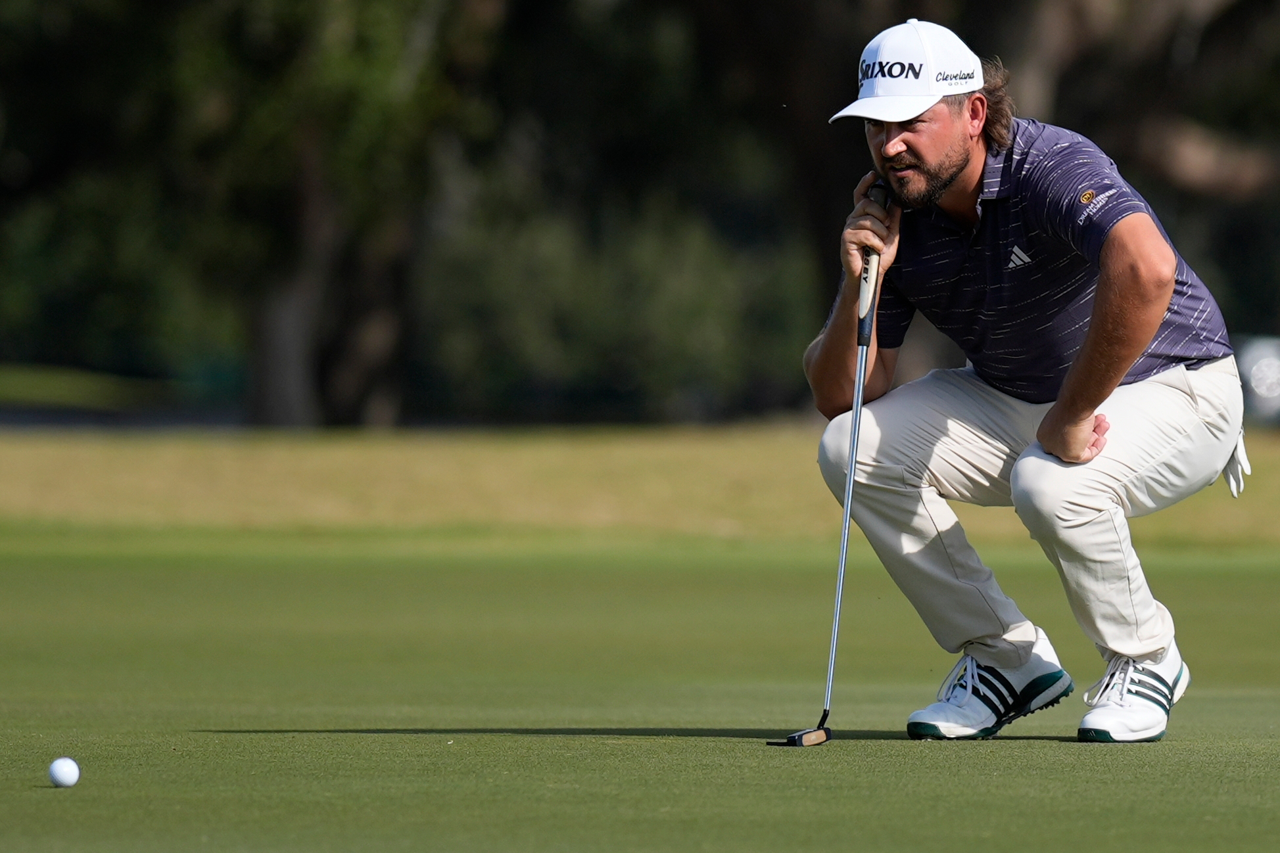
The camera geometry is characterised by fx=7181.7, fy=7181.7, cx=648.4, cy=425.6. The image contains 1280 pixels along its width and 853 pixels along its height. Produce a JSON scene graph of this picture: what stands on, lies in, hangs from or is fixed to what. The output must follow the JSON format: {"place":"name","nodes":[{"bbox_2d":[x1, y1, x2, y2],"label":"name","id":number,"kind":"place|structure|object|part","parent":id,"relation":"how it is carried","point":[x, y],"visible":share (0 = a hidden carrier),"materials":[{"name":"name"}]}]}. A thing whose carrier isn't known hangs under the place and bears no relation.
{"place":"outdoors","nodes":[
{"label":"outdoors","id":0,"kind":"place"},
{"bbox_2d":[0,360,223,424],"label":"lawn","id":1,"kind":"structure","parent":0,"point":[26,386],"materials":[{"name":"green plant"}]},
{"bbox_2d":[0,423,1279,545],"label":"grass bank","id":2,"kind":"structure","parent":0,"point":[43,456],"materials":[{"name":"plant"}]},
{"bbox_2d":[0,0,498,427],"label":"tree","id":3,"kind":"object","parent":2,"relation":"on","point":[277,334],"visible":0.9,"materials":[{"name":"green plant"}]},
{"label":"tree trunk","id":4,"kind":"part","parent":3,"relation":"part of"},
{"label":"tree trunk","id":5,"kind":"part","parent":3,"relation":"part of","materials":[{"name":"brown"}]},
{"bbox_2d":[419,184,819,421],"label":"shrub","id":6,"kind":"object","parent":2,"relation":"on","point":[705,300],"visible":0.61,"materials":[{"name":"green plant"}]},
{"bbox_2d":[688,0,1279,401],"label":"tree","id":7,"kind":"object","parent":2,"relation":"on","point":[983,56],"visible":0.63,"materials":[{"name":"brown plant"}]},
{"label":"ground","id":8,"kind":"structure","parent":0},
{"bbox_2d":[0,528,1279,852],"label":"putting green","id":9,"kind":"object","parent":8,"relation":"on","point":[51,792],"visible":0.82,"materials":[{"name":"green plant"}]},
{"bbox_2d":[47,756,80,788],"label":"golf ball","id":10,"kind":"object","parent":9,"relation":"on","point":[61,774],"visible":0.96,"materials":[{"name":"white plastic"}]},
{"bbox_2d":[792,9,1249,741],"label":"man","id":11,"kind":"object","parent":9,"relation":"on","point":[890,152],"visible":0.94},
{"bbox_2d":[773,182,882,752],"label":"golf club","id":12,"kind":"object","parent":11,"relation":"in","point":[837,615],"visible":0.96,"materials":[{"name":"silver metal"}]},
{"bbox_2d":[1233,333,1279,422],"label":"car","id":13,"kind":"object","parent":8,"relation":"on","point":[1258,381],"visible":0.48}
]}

□ □ □ □ □ □ □

» **Task instructions**: With the pictures set aside, please write out all of the records above exactly.

» **Reply**:
The camera geometry is characterised by fx=7181.7, fy=7181.7, cx=648.4, cy=425.6. The image contains 1280 pixels along its width and 853 pixels along its height. Produce a JSON scene graph of this picture: what stands on, lies in, hangs from or is fixed to what. The output must follow the JSON format: {"place":"name","nodes":[{"bbox_2d":[x1, y1, x2, y2],"label":"name","id":number,"kind":"place|structure|object|part","parent":id,"relation":"how it is carried","point":[x, y],"visible":share (0 = a hidden carrier),"materials":[{"name":"name"}]}]}. A thing whose carrier isn't known hangs under the place and bears no relation.
{"place":"outdoors","nodes":[
{"label":"outdoors","id":0,"kind":"place"},
{"bbox_2d":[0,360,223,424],"label":"lawn","id":1,"kind":"structure","parent":0,"point":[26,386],"materials":[{"name":"green plant"}]},
{"bbox_2d":[0,423,1279,545],"label":"grass bank","id":2,"kind":"structure","parent":0,"point":[43,456],"materials":[{"name":"plant"}]},
{"bbox_2d":[0,0,498,427],"label":"tree","id":3,"kind":"object","parent":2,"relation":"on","point":[277,334],"visible":0.9,"materials":[{"name":"green plant"}]},
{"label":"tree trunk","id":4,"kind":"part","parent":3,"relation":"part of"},
{"label":"tree trunk","id":5,"kind":"part","parent":3,"relation":"part of","materials":[{"name":"brown"}]},
{"bbox_2d":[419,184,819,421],"label":"shrub","id":6,"kind":"object","parent":2,"relation":"on","point":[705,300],"visible":0.61,"materials":[{"name":"green plant"}]},
{"bbox_2d":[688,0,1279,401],"label":"tree","id":7,"kind":"object","parent":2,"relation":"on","point":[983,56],"visible":0.63,"materials":[{"name":"brown plant"}]},
{"label":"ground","id":8,"kind":"structure","parent":0},
{"bbox_2d":[0,528,1279,852],"label":"putting green","id":9,"kind":"object","parent":8,"relation":"on","point":[51,792],"visible":0.82,"materials":[{"name":"green plant"}]},
{"bbox_2d":[47,756,80,788],"label":"golf ball","id":10,"kind":"object","parent":9,"relation":"on","point":[61,774],"visible":0.96,"materials":[{"name":"white plastic"}]},
{"bbox_2d":[792,9,1249,741],"label":"man","id":11,"kind":"object","parent":9,"relation":"on","point":[890,152],"visible":0.94},
{"bbox_2d":[773,182,882,752],"label":"golf club","id":12,"kind":"object","parent":11,"relation":"in","point":[837,615],"visible":0.96,"materials":[{"name":"silver metal"}]},
{"bbox_2d":[1233,333,1279,422],"label":"car","id":13,"kind":"object","parent":8,"relation":"on","point":[1258,381],"visible":0.48}
]}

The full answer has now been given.